By Phylis Kandie | Jul 17th 2015 | 3 min read

NAIROBI: When President Kenyatta recently hosted a high-powered US trade delegation at State House, Nairobi, he told them that Kenya should not be looked at as a single market because it is a gateway to the wider Eastern Africa market. "Kenya will play a role in encouraging other countries in the region to partner with investors with good deals," he said.

President Kenyatta, who is the 6th GES co-host alongside US President Barack Obama later this month, made an excellent and even magnanimous point. Kenya is a member of the East African Community (EAC), the regional intergovernmental organisation that also comprises Burundi, Rwanda, Uganda (all of them landlocked) and Tanzania and has South Sudan knocking on its door.

Kenya is EAC's biggest and most advanced economy and the delegates of the 6th GES would do well to heed President Kenyatta's words. We are not a stand-alone economy – we are increasingly becoming integrated in a region where we play the role of principal gateway. Regional integration is a hugely significant component of global integration.
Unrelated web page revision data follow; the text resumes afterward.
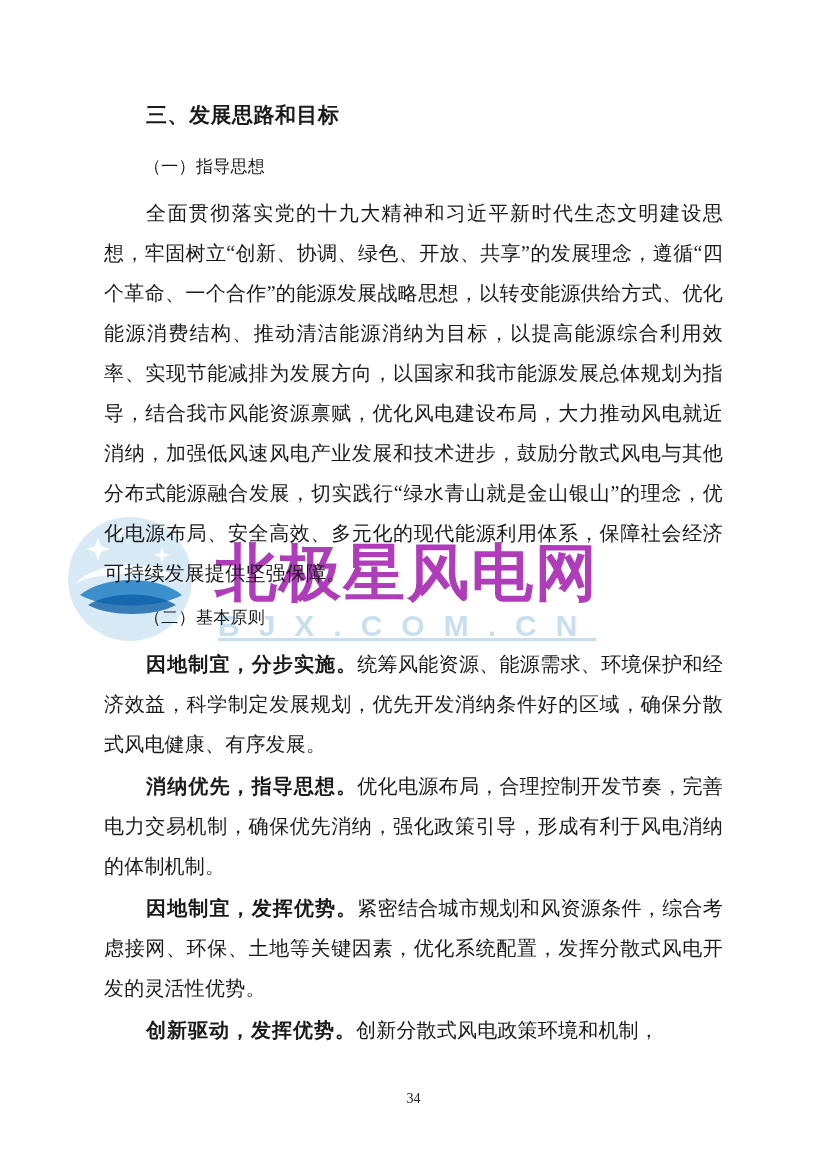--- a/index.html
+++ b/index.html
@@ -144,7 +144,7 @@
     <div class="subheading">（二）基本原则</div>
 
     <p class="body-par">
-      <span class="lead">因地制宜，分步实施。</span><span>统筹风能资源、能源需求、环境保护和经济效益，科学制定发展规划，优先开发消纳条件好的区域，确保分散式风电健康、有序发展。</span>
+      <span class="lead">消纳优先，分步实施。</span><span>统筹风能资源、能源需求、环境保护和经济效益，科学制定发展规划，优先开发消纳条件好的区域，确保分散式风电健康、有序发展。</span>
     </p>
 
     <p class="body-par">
Three of the EAC's landlocked nations depend on Kenya for the transportation of their exports and imports that go by road and sea.

The EAC nations are at various stages of the pluralism and democratic transition that has swept across large swathes of the world since the fall of the Berlin Wall. All five EAC nations are agreed on taking integration to the next level and are committed to pluralistic forms of ownership of the means of production, distribution and exchange.

The GES delegates are entering East Africa via Kenya and they will find a community that is well on its way to integration. Among the EAC's achievements of recent years in the surge towards a more perfect union are moving beyond the initial threshold of mere cooperation to ever higher levels of integration, with the objective becoming a political federation with a common currency.

Key EAC achievements and successes include establishment of the Customs Union; the Common Market; convertibility of the currencies of the three original members (Kenya, Uganda and Tanzania); and capital markets development and cross-listing of stocks. There is free movement of stock. The EAC has also embarked on joint large and transformational change cross-border infrastructure projects, for instance the Arusha-Namanga-Athi River road. The reduction of national trade barriers proceeds apace.

There have been major harmonisation initiatives – for instance of EAC axle load (or vehicle weight) limits. Also harmonised are the operations of the ministries of Finance and the Central Banks, with member States preparing and presenting their budgets in close consultation and on the same Budget Day. The community's institutions include the East African Court of Justice, the East African Legislative Assembly, the EA Science and Technology Commission, the EA Kiswahili Commission, the EA Health Research Commission, the EAC Civil Aviation Safety and Security Oversight Agency and the EAC Chief Justices Forum.

The Community's security and defence cooperation is a major component of regional security and encompasses joint military exercises by EAC partner states' defence forces. An EAC forum brings together the top police and intelligence (both criminal and espionage) officers and coordinates peace and security matters. Cross-border crime in the region is monitored to international standards and often foiled, including human, weapons and wildlife products' trafficking. Delegates to the GES will be delighted by the diversity of entrepreneurship in a fast-integrating East Africa and the ingenuity of this region's young entrepreneurs. There are also great opportunities for partnerships and collaborations and investment.

The EAC countries are home to 70 Ashoka Fellows, or social entrepreneurs, creatively engaged in transformative interventions in health, the environment, human rights, and economic development in four of the Community's member countries – Kenya, Rwanda, Tanzania and Uganda.

Delegates will also find international organisations at work boosting youth entrepreneurship in the EAC countries, for instance the Youth to Youth Fund. Since 2010, Y2YF has supported youth entrepreneurship at the community level across Tanzania, Uganda and Kenya, helping young people set up micro-enterprises in niche markets.